[Chart comprehension data]
__________________________________________________
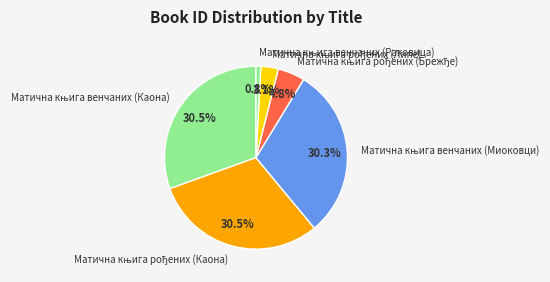

Count the number of slices in the pie.

6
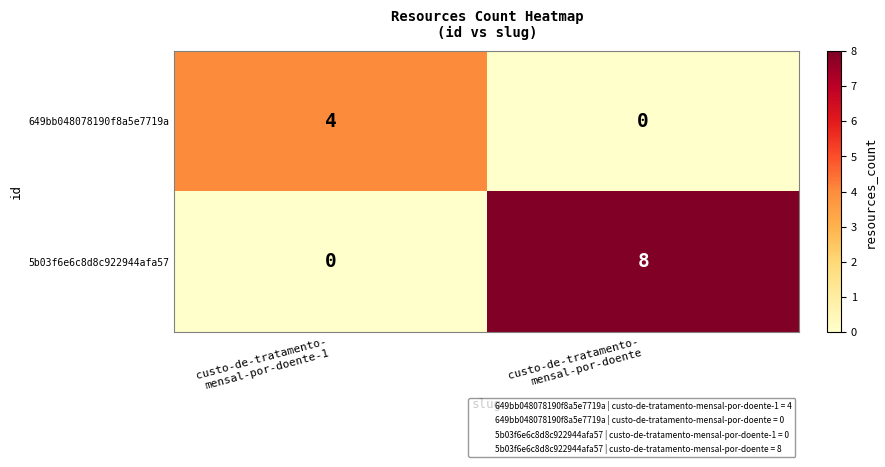

At which category does the chart reach its peak across all series?

custo-de-tratamento-
mensal-por-doente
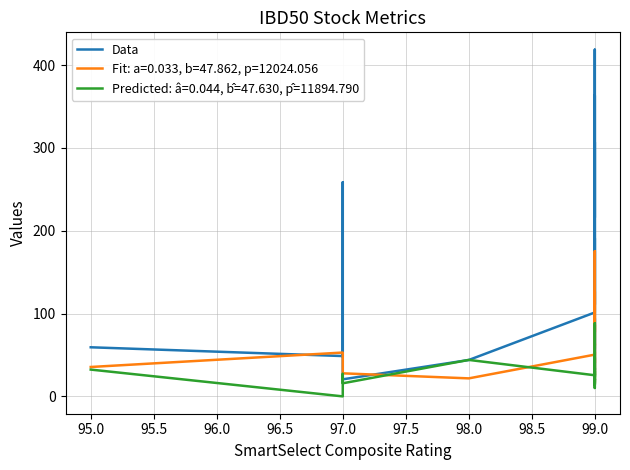

True or false: the data shows 10.0 at 99.0.

False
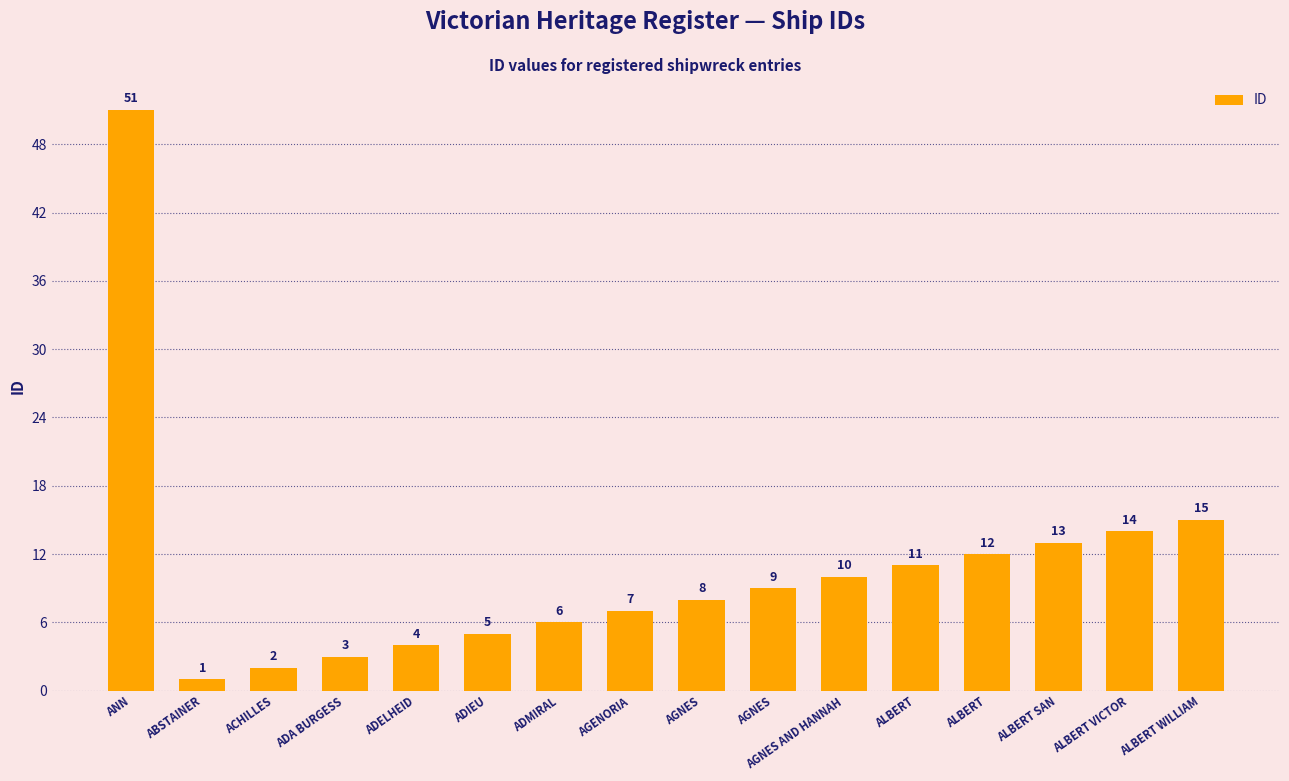

What is the change in value from ADIEU to AGENORIA?

+2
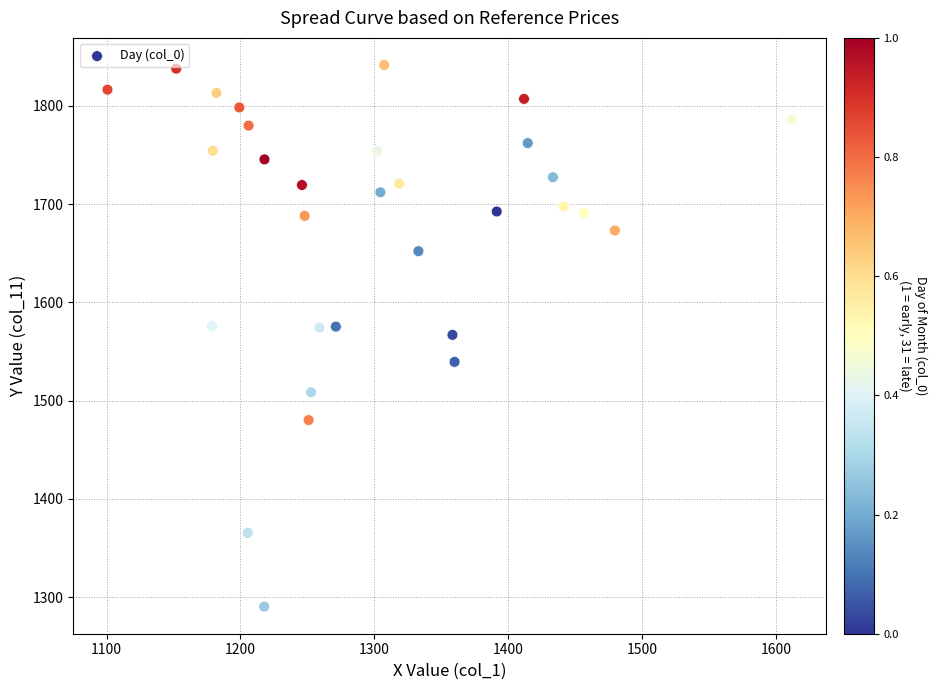

What is the range of X values (max minus min)?

511.0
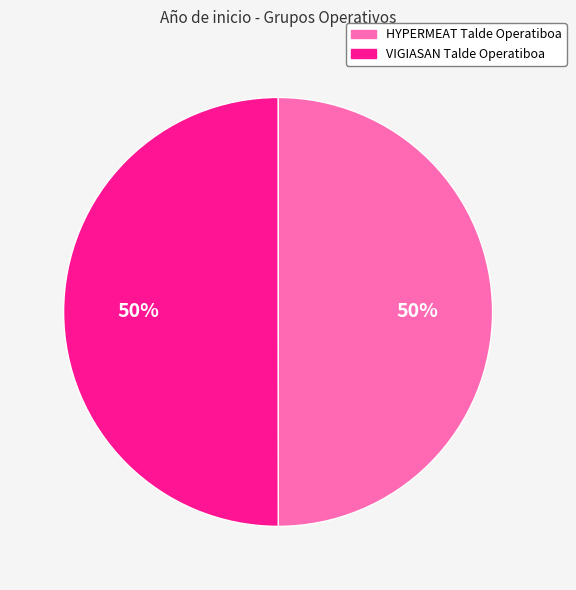

Count the number of slices in the pie.

2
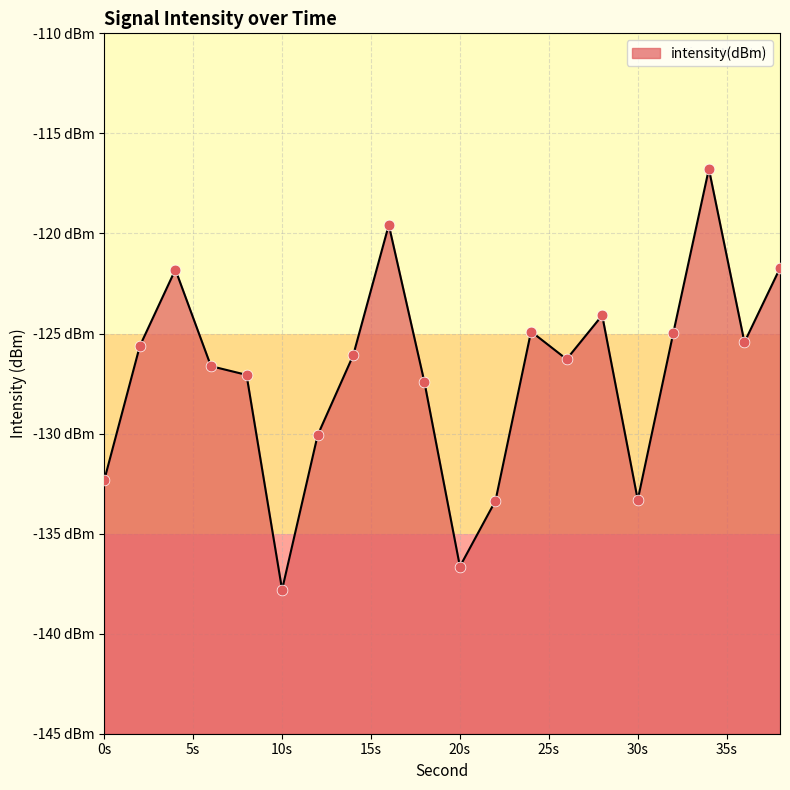

Which has a higher value, 12 or 20?

12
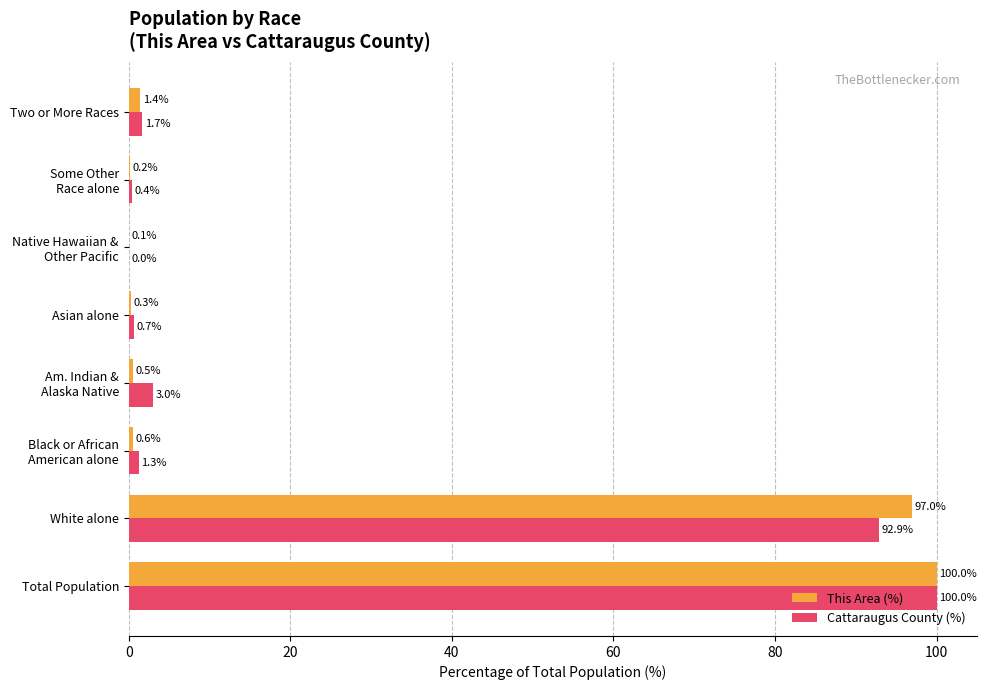

What is the sum of all Cattaraugus County (%) values?

200.0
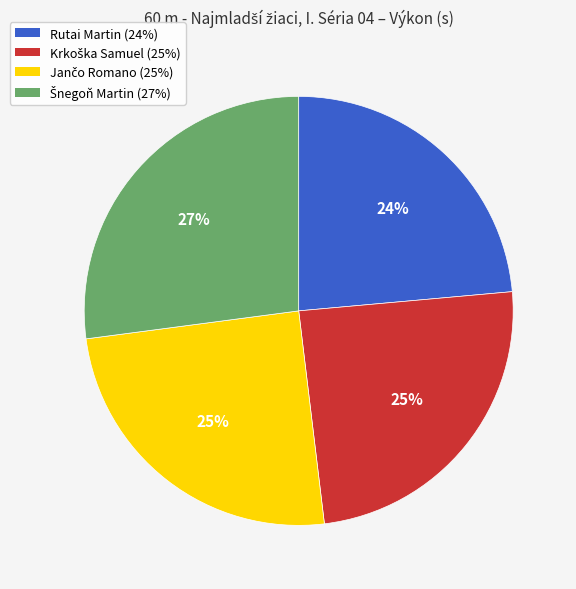

True or false: Rutai Martin (24%) accounts for 16% of the total.

False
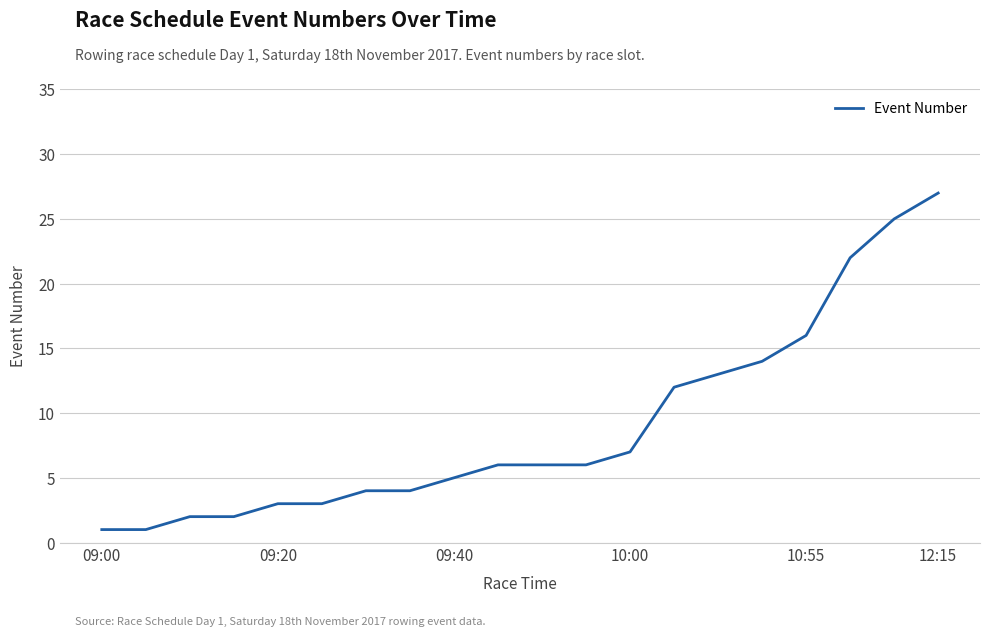

What is the difference between the maximum and minimum values?

26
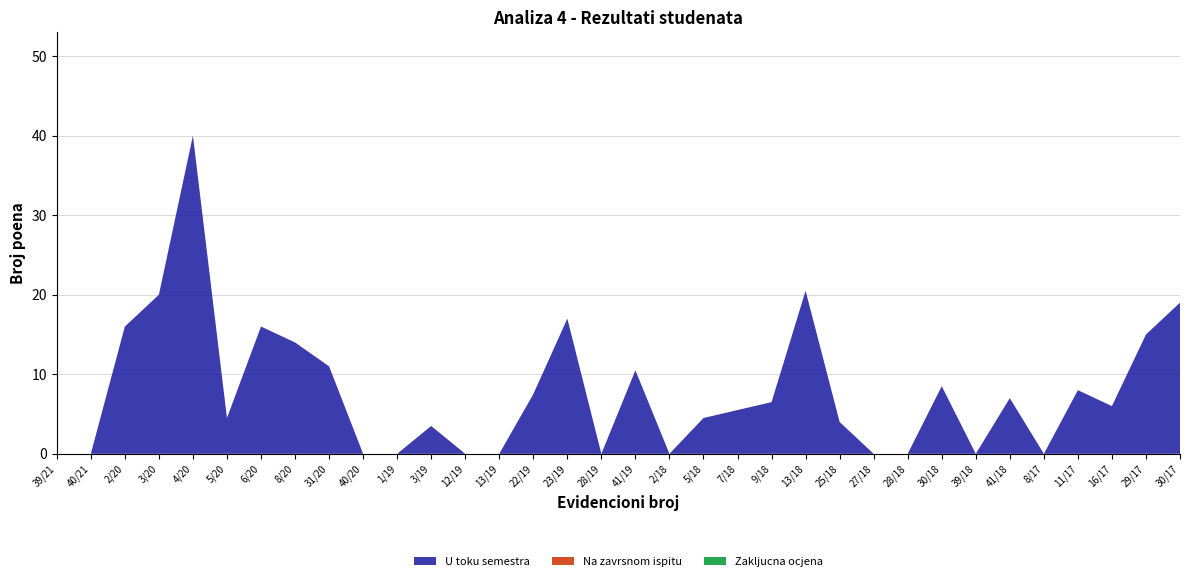

Reading right to left, list all the values displayed in this chart.

U toku semestra: 30/17=19.0	29/17=15.0	16/17=6.0	11/17=8.0	8/17=0.0	41/18=7.0	39/18=0.0	30/18=8.5	28/18=0.0	27/18=0.0	25/18=4.0	13/18=20.5	9/18=6.5	7/18=5.5	5/18=4.5	2/18=0.0	41/19=10.5	28/19=0.0	23/19=17.0	22/19=7.5	13/19=0.0	12/19=0.0	3/19=3.5	1/19=0.0	40/20=0.0	31/20=11.0	8/20=14.0	6/20=16.0	5/20=4.5	4/20=40.0	3/20=20.0	2/20=16.0	40/21=0.0	39/21=0.0
Na zavrsnom ispitu: 30/17=0.0	29/17=0.0	16/17=0.0	11/17=0.0	8/17=0.0	41/18=0.0	39/18=0.0	30/18=0.0	28/18=0.0	27/18=0.0	25/18=0.0	13/18=0.0	9/18=0.0	7/18=0.0	5/18=0.0	2/18=0.0	41/19=0.0	28/19=0.0	23/19=0.0	22/19=0.0	13/19=0.0	12/19=0.0	3/19=0.0	1/19=0.0	40/20=0.0	31/20=0.0	8/20=0.0	6/20=0.0	5/20=0.0	4/20=0.0	3/20=0.0	2/20=0.0	40/21=0.0	39/21=0.0
Zakljucna ocjena: 30/17=0.0	29/17=0.0	16/17=0.0	11/17=0.0	8/17=0.0	41/18=0.0	39/18=0.0	30/18=0.0	28/18=0.0	27/18=0.0	25/18=0.0	13/18=0.0	9/18=0.0	7/18=0.0	5/18=0.0	2/18=0.0	41/19=0.0	28/19=0.0	23/19=0.0	22/19=0.0	13/19=0.0	12/19=0.0	3/19=0.0	1/19=0.0	40/20=0.0	31/20=0.0	8/20=0.0	6/20=0.0	5/20=0.0	4/20=0.0	3/20=0.0	2/20=0.0	40/21=0.0	39/21=0.0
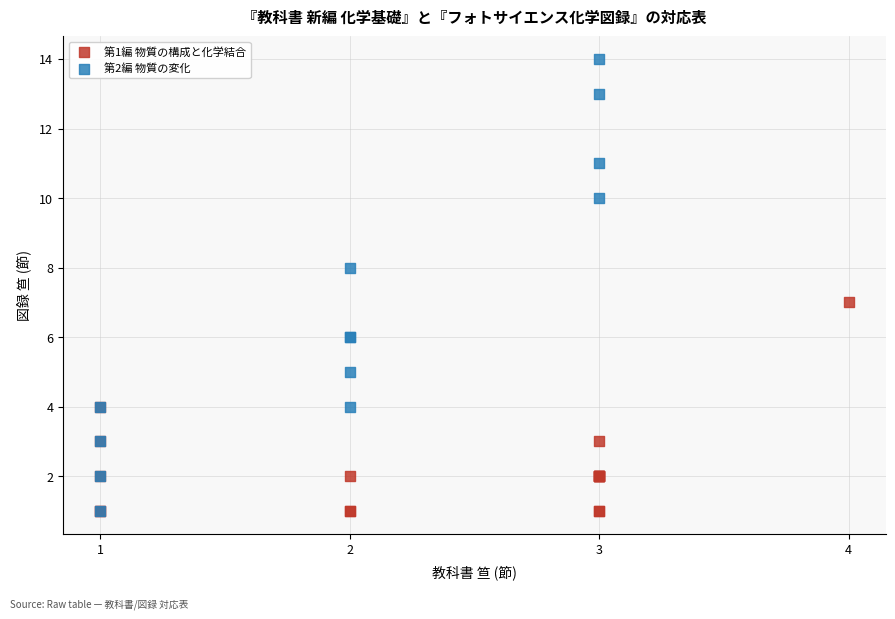

Which series has the largest Y range (max minus min)?

第2編 物質の変化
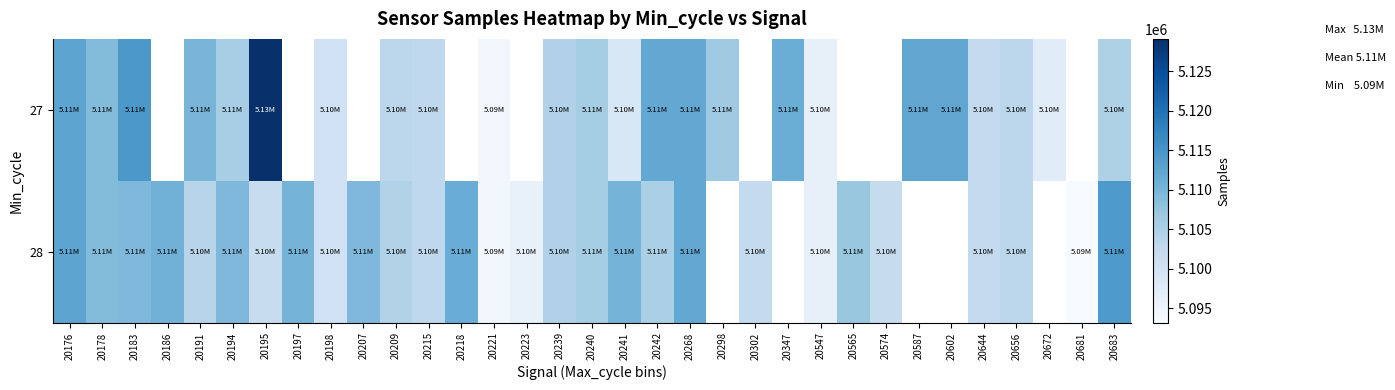

Which category has the highest value in the 27 series?

20195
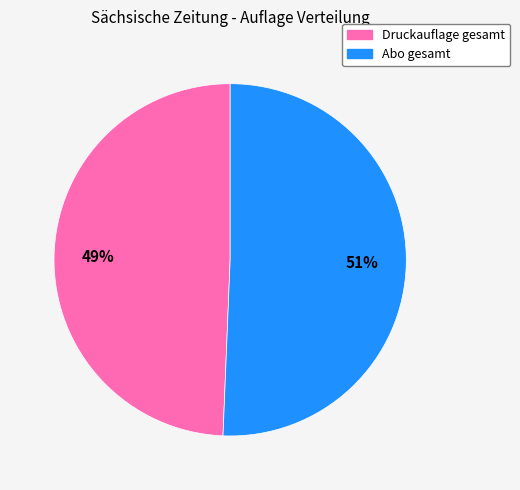

Combined, do Abo gesamt and Druckauflage gesamt account for over 50%?

Yes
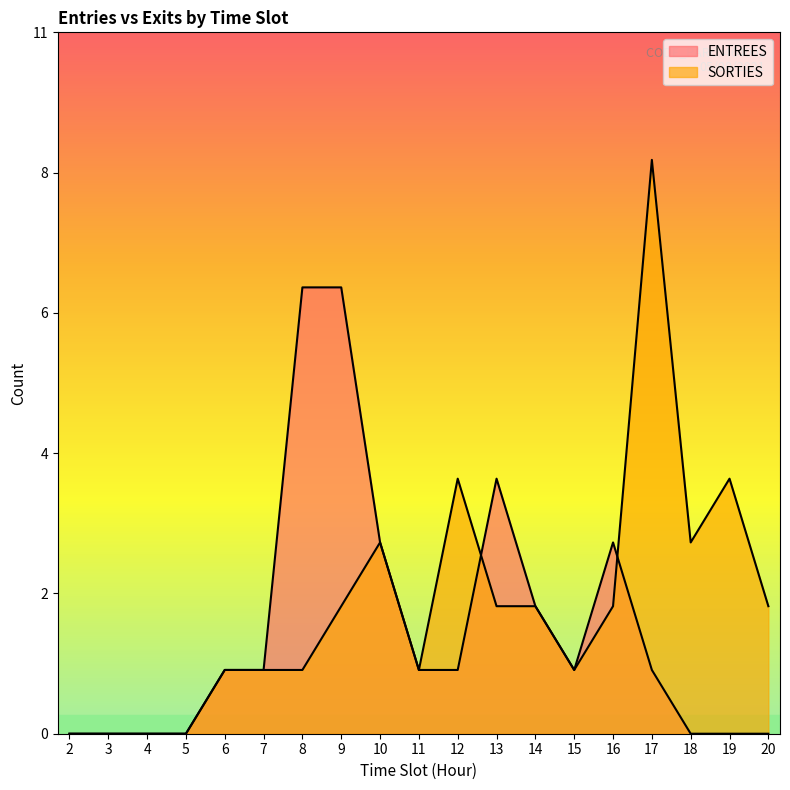

Which category has the lowest value across all series?

2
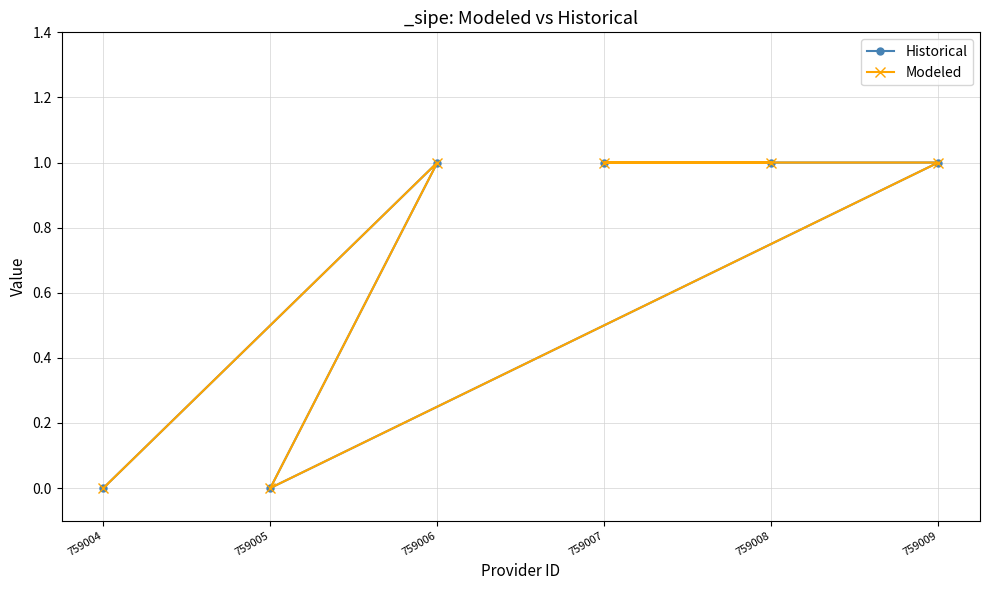

Which category has the lowest value in the Modeled series?

759004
__________________________________________________
▸ **What you have to do**
Reproduce every one of the records above word for word, leaving out the pictures.

▸ **Solution to this task**
Count the number of slices in the pie.

6

At which category does the chart reach its peak across all series?

custo-de-tratamento-
mensal-por-doente

True or false: the data shows 10.0 at 99.0.

False

What is the change in value from ADIEU to AGENORIA?

+2

What is the range of X values (max minus min)?

511.0

Count the number of slices in the pie.

2

Which has a higher value, 12 or 20?

12

What is the sum of all Cattaraugus County (%) values?

200.0

True or false: Rutai Martin (24%) accounts for 16% of the total.

False

What is the difference between the maximum and minimum values?

26

Reading right to left, list all the values displayed in this chart.

U toku semestra: 30/17=19.0	29/17=15.0	16/17=6.0	11/17=8.0	8/17=0.0	41/18=7.0	39/18=0.0	30/18=8.5	28/18=0.0	27/18=0.0	25/18=4.0	13/18=20.5	9/18=6.5	7/18=5.5	5/18=4.5	2/18=0.0	41/19=10.5	28/19=0.0	23/19=17.0	22/19=7.5	13/19=0.0	12/19=0.0	3/19=3.5	1/19=0.0	40/20=0.0	31/20=11.0	8/20=14.0	6/20=16.0	5/20=4.5	4/20=40.0	3/20=20.0	2/20=16.0	40/21=0.0	39/21=0.0
Na zavrsnom ispitu: 30/17=0.0	29/17=0.0	16/17=0.0	11/17=0.0	8/17=0.0	41/18=0.0	39/18=0.0	30/18=0.0	28/18=0.0	27/18=0.0	25/18=0.0	13/18=0.0	9/18=0.0	7/18=0.0	5/18=0.0	2/18=0.0	41/19=0.0	28/19=0.0	23/19=0.0	22/19=0.0	13/19=0.0	12/19=0.0	3/19=0.0	1/19=0.0	40/20=0.0	31/20=0.0	8/20=0.0	6/20=0.0	5/20=0.0	4/20=0.0	3/20=0.0	2/20=0.0	40/21=0.0	39/21=0.0
Zakljucna ocjena: 30/17=0.0	29/17=0.0	16/17=0.0	11/17=0.0	8/17=0.0	41/18=0.0	39/18=0.0	30/18=0.0	28/18=0.0	27/18=0.0	25/18=0.0	13/18=0.0	9/18=0.0	7/18=0.0	5/18=0.0	2/18=0.0	41/19=0.0	28/19=0.0	23/19=0.0	22/19=0.0	13/19=0.0	12/19=0.0	3/19=0.0	1/19=0.0	40/20=0.0	31/20=0.0	8/20=0.0	6/20=0.0	5/20=0.0	4/20=0.0	3/20=0.0	2/20=0.0	40/21=0.0	39/21=0.0

Which series has the largest Y range (max minus min)?

第2編 物質の変化

Which category has the highest value in the 27 series?

20195

Combined, do Abo gesamt and Druckauflage gesamt account for over 50%?

Yes

Which category has the lowest value across all series?

2

Which category has the lowest value in the Modeled series?

759004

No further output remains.